- Qeshlaq-e Hajji Ayman Kandi-ye Olya
- Coordinates: 39°30′22″N 47°41′31″E﻿ / ﻿39.50611°N 47.69194°E
- Country: Iran
- Province: Ardabil
- County: Parsabad
- District: Eslamabad
- Rural District: Shahrak

Population (2016)
- • Total: 169
- Time zone: UTC+3:30 (IRST)

= Qeshlaq-e Hajji Ayman Kandi-ye Olya =

Village in Ardabil province, Iran

Qeshlaq-e Hajji Ayman Kandi-ye Olya (قشلاق حاجي ايمانكندي عليا) (Note: Also romanized as Qeshlāq-e Ḩājjī Aymān Kandī-ye ‘Olyā) is a village in Shahrak Rural District of Eslamabad District in Parsabad County, Ardabil province, Iran.

==Demographics==
===Population===
At the time of the 2006 National Census, the village's population was 153 in 25 households, when it was in Qeshlaq-e Shomali Rural District (Note: Renamed Owltan Rural District) of the Central District.
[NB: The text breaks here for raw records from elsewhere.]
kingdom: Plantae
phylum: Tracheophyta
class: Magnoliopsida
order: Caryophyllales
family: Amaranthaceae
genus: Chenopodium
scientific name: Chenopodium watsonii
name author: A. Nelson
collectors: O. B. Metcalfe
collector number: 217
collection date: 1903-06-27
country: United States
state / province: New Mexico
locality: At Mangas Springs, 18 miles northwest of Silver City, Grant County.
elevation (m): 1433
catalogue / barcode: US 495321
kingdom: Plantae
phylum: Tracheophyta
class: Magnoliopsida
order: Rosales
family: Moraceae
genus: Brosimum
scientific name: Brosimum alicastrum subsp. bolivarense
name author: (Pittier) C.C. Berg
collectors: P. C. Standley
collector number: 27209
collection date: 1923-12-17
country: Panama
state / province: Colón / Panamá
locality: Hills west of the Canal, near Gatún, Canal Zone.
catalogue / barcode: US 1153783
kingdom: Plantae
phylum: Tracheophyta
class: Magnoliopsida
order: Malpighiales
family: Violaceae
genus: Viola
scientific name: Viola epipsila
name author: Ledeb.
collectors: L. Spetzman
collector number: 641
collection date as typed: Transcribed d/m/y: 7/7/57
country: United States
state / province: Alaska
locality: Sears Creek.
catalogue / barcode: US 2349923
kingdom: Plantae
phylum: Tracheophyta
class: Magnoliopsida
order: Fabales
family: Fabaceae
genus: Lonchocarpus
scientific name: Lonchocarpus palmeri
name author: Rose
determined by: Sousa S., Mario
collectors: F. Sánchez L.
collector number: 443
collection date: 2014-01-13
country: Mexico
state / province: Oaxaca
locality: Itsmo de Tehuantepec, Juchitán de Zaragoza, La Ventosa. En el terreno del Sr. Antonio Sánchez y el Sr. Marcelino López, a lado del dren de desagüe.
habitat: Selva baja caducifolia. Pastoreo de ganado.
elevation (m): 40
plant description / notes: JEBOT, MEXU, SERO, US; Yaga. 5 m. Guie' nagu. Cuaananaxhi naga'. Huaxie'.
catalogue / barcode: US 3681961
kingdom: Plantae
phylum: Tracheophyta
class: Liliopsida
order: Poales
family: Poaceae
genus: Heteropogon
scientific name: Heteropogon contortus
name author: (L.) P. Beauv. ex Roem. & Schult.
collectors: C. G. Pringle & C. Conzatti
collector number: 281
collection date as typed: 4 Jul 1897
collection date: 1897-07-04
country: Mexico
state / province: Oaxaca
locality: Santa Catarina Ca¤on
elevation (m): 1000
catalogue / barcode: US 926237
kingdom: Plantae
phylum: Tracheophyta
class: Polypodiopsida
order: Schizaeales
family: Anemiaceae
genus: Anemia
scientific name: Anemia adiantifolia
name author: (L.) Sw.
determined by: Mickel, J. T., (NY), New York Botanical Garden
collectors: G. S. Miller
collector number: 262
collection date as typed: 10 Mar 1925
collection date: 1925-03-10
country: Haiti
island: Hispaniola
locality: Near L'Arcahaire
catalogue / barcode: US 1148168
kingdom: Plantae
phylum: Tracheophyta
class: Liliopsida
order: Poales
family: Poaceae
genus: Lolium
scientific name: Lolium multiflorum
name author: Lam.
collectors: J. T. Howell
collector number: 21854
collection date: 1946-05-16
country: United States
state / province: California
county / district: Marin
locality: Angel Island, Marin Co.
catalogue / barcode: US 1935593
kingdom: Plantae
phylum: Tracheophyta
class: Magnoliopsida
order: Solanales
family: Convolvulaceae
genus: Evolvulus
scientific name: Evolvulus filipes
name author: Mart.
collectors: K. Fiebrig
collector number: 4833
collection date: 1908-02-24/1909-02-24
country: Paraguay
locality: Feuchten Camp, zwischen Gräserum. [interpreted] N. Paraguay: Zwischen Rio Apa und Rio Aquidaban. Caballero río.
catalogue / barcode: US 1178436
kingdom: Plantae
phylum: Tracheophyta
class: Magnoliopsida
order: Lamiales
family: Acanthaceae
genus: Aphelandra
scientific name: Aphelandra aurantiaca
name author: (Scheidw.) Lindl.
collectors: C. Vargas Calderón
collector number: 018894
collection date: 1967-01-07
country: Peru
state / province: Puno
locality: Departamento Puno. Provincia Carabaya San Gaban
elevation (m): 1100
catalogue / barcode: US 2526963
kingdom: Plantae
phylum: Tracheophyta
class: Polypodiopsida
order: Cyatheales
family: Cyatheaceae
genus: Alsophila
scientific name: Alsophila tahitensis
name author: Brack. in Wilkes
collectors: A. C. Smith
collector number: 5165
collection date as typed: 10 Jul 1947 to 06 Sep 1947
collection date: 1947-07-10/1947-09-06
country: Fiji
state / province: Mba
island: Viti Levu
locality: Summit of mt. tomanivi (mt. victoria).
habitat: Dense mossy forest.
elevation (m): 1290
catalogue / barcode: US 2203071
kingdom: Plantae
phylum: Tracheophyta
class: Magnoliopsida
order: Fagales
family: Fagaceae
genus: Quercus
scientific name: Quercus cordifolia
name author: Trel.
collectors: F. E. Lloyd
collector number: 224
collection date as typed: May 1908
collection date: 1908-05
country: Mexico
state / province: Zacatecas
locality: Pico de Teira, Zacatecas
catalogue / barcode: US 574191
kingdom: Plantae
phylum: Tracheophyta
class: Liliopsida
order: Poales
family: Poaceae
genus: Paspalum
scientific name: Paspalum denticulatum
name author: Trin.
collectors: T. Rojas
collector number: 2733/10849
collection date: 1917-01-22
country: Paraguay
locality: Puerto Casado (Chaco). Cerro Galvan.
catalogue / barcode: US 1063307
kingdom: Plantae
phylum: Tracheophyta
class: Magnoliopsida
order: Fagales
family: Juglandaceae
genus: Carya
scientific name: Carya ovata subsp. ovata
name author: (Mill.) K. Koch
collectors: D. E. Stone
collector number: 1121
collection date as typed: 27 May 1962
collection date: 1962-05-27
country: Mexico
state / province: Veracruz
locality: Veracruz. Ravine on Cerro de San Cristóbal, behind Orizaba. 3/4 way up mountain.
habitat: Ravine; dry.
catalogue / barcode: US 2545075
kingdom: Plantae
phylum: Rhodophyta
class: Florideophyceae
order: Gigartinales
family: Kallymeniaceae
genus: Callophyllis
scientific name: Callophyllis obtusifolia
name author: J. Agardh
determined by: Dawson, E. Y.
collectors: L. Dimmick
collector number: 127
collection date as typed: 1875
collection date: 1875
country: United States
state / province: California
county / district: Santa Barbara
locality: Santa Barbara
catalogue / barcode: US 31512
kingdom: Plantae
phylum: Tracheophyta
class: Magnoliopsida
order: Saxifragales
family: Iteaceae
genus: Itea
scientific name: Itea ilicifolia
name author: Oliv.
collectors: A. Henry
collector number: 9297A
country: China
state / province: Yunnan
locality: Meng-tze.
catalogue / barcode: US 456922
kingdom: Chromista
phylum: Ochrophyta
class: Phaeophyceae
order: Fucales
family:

The following census in 2011 counted 176 people in 44 households. The 2016 census measured the population of the village as 169 people in 45 households, by which time villages had been separated from the rural district in the formation of Eslamabad District. Qeshlaq-e Hajji Ayman Kandi-ye Olya was transferred to Shahrak Rural District created in the new district.